# Required work
In your copy, drop the images and return each record exactly as it stands.

Dataset entries
↓

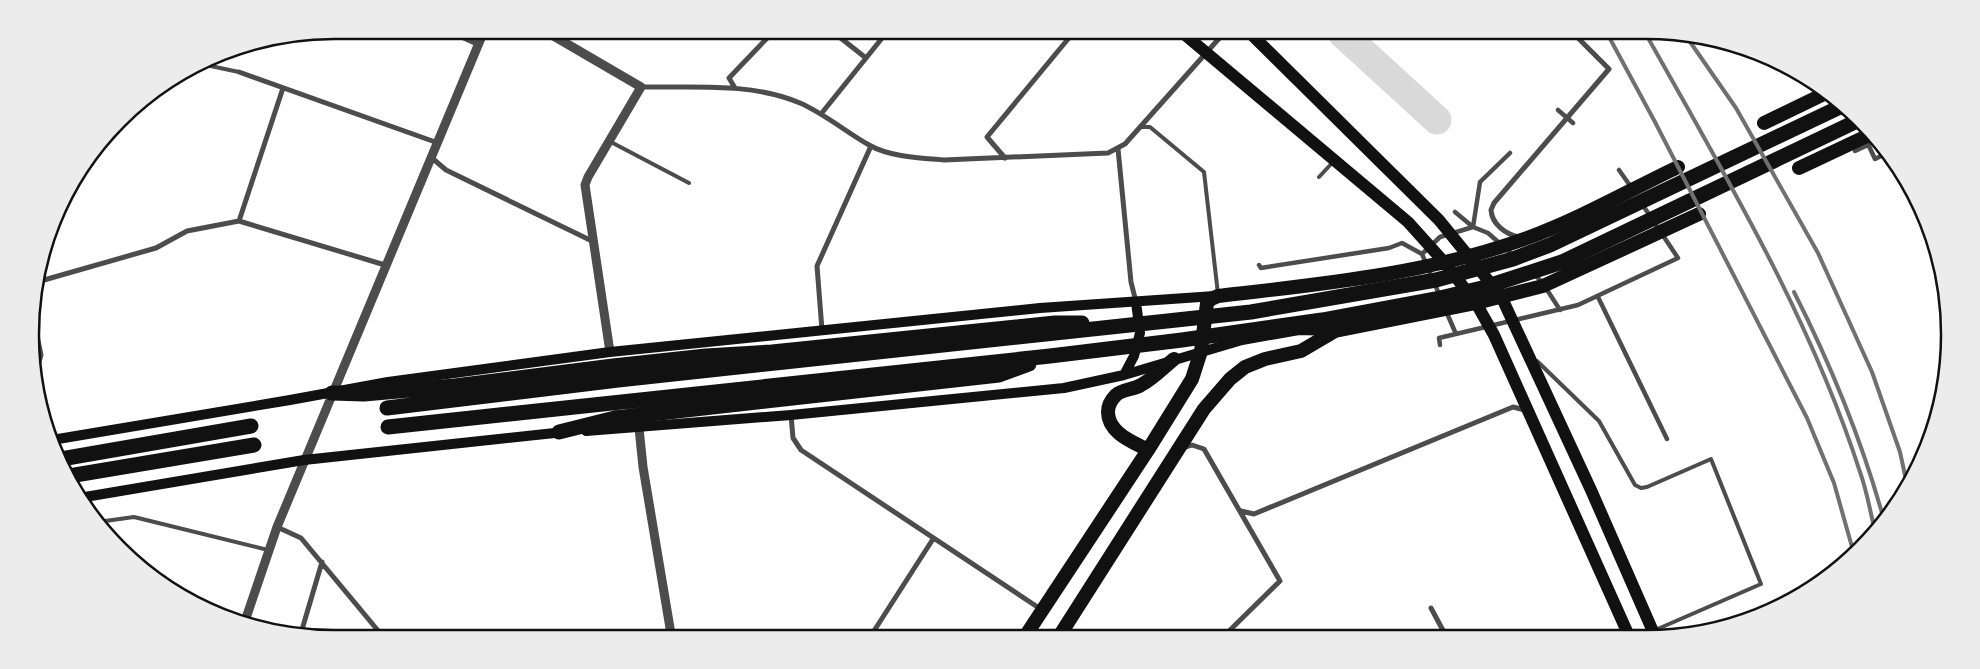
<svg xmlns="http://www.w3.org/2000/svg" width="1980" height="669" font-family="'Alegreya Sans',sans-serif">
<rect width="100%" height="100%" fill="#fff"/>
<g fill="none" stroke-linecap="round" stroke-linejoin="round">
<path stroke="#d9d9d9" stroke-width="29" d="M1343,34L1437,120"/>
<path stroke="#4c4c4c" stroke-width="4" d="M201,64L239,72
M1140,127H1150L1204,172L1218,294
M609,141L689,183
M1319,177L1333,162
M1537,361L1599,421L1635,485L1641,488L1647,487L1711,459L1761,584L1653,631L1631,635
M105,521L134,517L268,550"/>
<path stroke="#4c4c4c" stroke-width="4.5" d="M1815,85L1817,84
M1558,110L1573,123
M1860,127L1875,159L1887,153
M1855,151L1868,145
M1619,170L1631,187
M1455,212L1473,227L1488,233L1514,256
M1422,254L1439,294
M1259,265L1261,268L1389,248L1402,243L1422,254L1440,237L1473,227L1480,182L1510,153
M1534,274L1542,282L1560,310
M1598,297L1667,439
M1446,311L1456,334
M1440,345L1439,338L1578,305L1678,258L1642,204"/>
<path stroke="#4c4c4c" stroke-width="5" d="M446,30L477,44
M833,32L866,58
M239,72L438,143
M641,87C693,88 751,82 800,103C825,114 846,132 869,145C890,157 920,158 944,160L1108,153L1125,144L1223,34
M735,88L729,78L773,32
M821,114L887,32
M1118,149L1131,282L1136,302
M432,158L446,170L594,242
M1005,158L987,137L1073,33
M239,221L283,88
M1519,237C1505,234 1492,224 1491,210L1494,203L1609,69L1575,35
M37,282L156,248L187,231L239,221L385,265
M34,322L41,355L37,368
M822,330L817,266L871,146
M791,415L793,438L801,450L1042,610
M1183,448L1192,445L1204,449L1280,581L1225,635
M1241,511L1254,514L1513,407L1525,410
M277,527L301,538L380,633
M1431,608L1446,636
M301,633L322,562
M872,634L933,539"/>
<path stroke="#4c4c4c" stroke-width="9" d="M545,31L641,87L588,177L585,185L610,352
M639,428L643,467L671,634
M245,621L277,527L484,31"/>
<path stroke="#111" stroke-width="10" d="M1124,375L1134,356L1140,333L1136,302
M586,431L791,415L1064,388L1124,375L1242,340L1299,330L1334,331
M52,440L290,400L388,382L610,352L1040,308L1215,296
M79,498L304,460L564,432"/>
<path stroke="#111" stroke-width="12" d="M1184,34L1408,222L1444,262L1476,303L1494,335L1629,636
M1251,34L1439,220L1501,296L1591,490L1655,636"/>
<path stroke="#111" stroke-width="14" d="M1764,123L1826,93
M1799,168L1869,135
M1148,450C1133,442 1108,433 1108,412C1108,406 1111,400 1116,395C1123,389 1133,390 1141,385C1153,379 1164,367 1174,359
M1026,635L1148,450L1192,379L1201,351L1207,303L1211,299L1218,296C1322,284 1428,274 1527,238C1579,219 1628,191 1678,167
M1060,635L1204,409L1230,379L1245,367L1265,359L1301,351L1335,331L1476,303L1543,286L1699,214"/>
<path stroke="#111" stroke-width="15" d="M332,393L364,394L455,386L613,366L706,356L772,352L1055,323H1082
M387,408L618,380L1251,312L1436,280L1513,259L1550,245L1840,107
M388,427L1050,356L1182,340L1322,320L1440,298L1482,288L1562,262L1855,122
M559,432L615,418L999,375L1029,364
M61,459L251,426
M69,476L254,445"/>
<path stroke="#707070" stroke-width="4" d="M1608,35L1655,122L1807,418L1834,483L1854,554
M1647,36C1726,177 1810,317 1860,472C1867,491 1870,511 1875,531
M1686,36L1736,108L1818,253L1872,372L1900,452L1908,489
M1794,292C1831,365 1862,441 1884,520"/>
</g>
<path d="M0 0H1980V669H0ZM334 39H1646A295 295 0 0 1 1941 334V335A295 295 0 0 1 1646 630H334A295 295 0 0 1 39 335V334A295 295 0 0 1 334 39Z" fill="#ececec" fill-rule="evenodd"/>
<path fill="none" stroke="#111" stroke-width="2.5" d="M334 39H1646A295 295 0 0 1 1941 334V335A295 295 0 0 1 1646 630H334A295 295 0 0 1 39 335V334A295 295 0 0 1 334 39Z"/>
</svg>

↑

# Written response
<svg xmlns="http://www.w3.org/2000/svg" width="1980" height="669" font-family="'Alegreya Sans',sans-serif">
<rect width="100%" height="100%" fill="#fff"/>
<g fill="none" stroke-linecap="round" stroke-linejoin="round">
<path stroke="#d9d9d9" stroke-width="29" d="M1343,34L1437,120"/>
<path stroke="#4c4c4c" stroke-width="4" d="M201,64L239,72
M1140,127H1150L1204,172L1218,294
M609,141L689,183
M1319,177L1333,162
M1537,361L1599,421L1635,485L1641,488L1647,487L1711,459L1761,584L1653,631L1631,635
M105,521L134,517L268,550"/>
<path stroke="#4c4c4c" stroke-width="4.5" d="M1815,85L1817,84
M1558,110L1573,123
M1860,127L1875,159L1887,153
M1855,151L1868,145
M1619,170L1631,187
M1455,212L1473,227L1488,233L1514,256
M1422,254L1439,294
M1259,265L1261,268L1389,248L1402,243L1422,254L1440,237L1473,227L1480,182L1510,153
M1534,274L1542,282L1560,310
M1598,297L1667,439
M1446,311L1456,334
M1440,345L1439,338L1578,305L1678,258L1642,204"/>
<path stroke="#4c4c4c" stroke-width="5" d="M446,30L477,44
M833,32L866,58
M239,72L438,143
M641,87C693,88 751,82 800,103C825,114 846,132 869,145C890,157 920,158 944,160L1108,153L1125,144L1223,34
M735,88L729,78L773,32
M821,114L887,32
M1118,149L1131,282L1136,302
M432,158L446,170L594,242
M1005,158L987,137L1073,33
M239,221L283,88
M1519,237C1505,234 1492,224 1491,210L1494,203L1609,69L1575,35
M37,282L156,248L187,231L239,221L385,265
M34,322L41,355L37,368
M822,330L817,266L871,146
M791,415L793,438L801,450L1042,610
M1183,448L1192,445L1204,449L1280,581L1225,635
M1241,511L1254,514L1513,407L1525,410
M277,527L301,538L380,633
M1431,608L1446,636
M301,633L322,562
M872,634L933,539"/>
<path stroke="#4c4c4c" stroke-width="9" d="M545,31L641,87L588,177L585,185L610,352
M639,428L643,467L671,634
M245,621L277,527L484,31"/>
<path stroke="#111" stroke-width="10" d="M1124,375L1134,356L1140,333L1136,302
M586,431L791,415L1064,388L1124,375L1242,340L1299,330L1334,331
M52,440L290,400L388,382L610,352L1040,308L1215,296
M79,498L304,460L564,432"/>
<path stroke="#111" stroke-width="12" d="M1184,34L1408,222L1444,262L1476,303L1494,335L1629,636
M1251,34L1439,220L1501,296L1591,490L1655,636"/>
<path stroke="#111" stroke-width="14" d="M1764,123L1826,93
M1799,168L1869,135
M1148,450C1133,442 1108,433 1108,412C1108,406 1111,400 1116,395C1123,389 1133,390 1141,385C1153,379 1164,367 1174,359
M1026,635L1148,450L1192,379L1201,351L1207,303L1211,299L1218,296C1322,284 1428,274 1527,238C1579,219 1628,191 1678,167
M1060,635L1204,409L1230,379L1245,367L1265,359L1301,351L1335,331L1476,303L1543,286L1699,214"/>
<path stroke="#111" stroke-width="15" d="M332,393L364,394L455,386L613,366L706,356L772,352L1055,323H1082
M387,408L618,380L1251,312L1436,280L1513,259L1550,245L1840,107
M388,427L1050,356L1182,340L1322,320L1440,298L1482,288L1562,262L1855,122
M559,432L615,418L999,375L1029,364
M61,459L251,426
M69,476L254,445"/>
<path stroke="#707070" stroke-width="4" d="M1608,35L1655,122L1807,418L1834,483L1854,554
M1647,36C1726,177 1810,317 1860,472C1867,491 1870,511 1875,531
M1686,36L1736,108L1818,253L1872,372L1900,452L1908,489
M1794,292C1831,365 1862,441 1884,520"/>
</g>
<path d="M0 0H1980V669H0ZM334 39H1646A295 295 0 0 1 1941 334V335A295 295 0 0 1 1646 630H334A295 295 0 0 1 39 335V334A295 295 0 0 1 334 39Z" fill="#ececec" fill-rule="evenodd"/>
<path fill="none" stroke="#111" stroke-width="2.5" d="M334 39H1646A295 295 0 0 1 1941 334V335A295 295 0 0 1 1646 630H334A295 295 0 0 1 39 335V334A295 295 0 0 1 334 39Z"/>
</svg>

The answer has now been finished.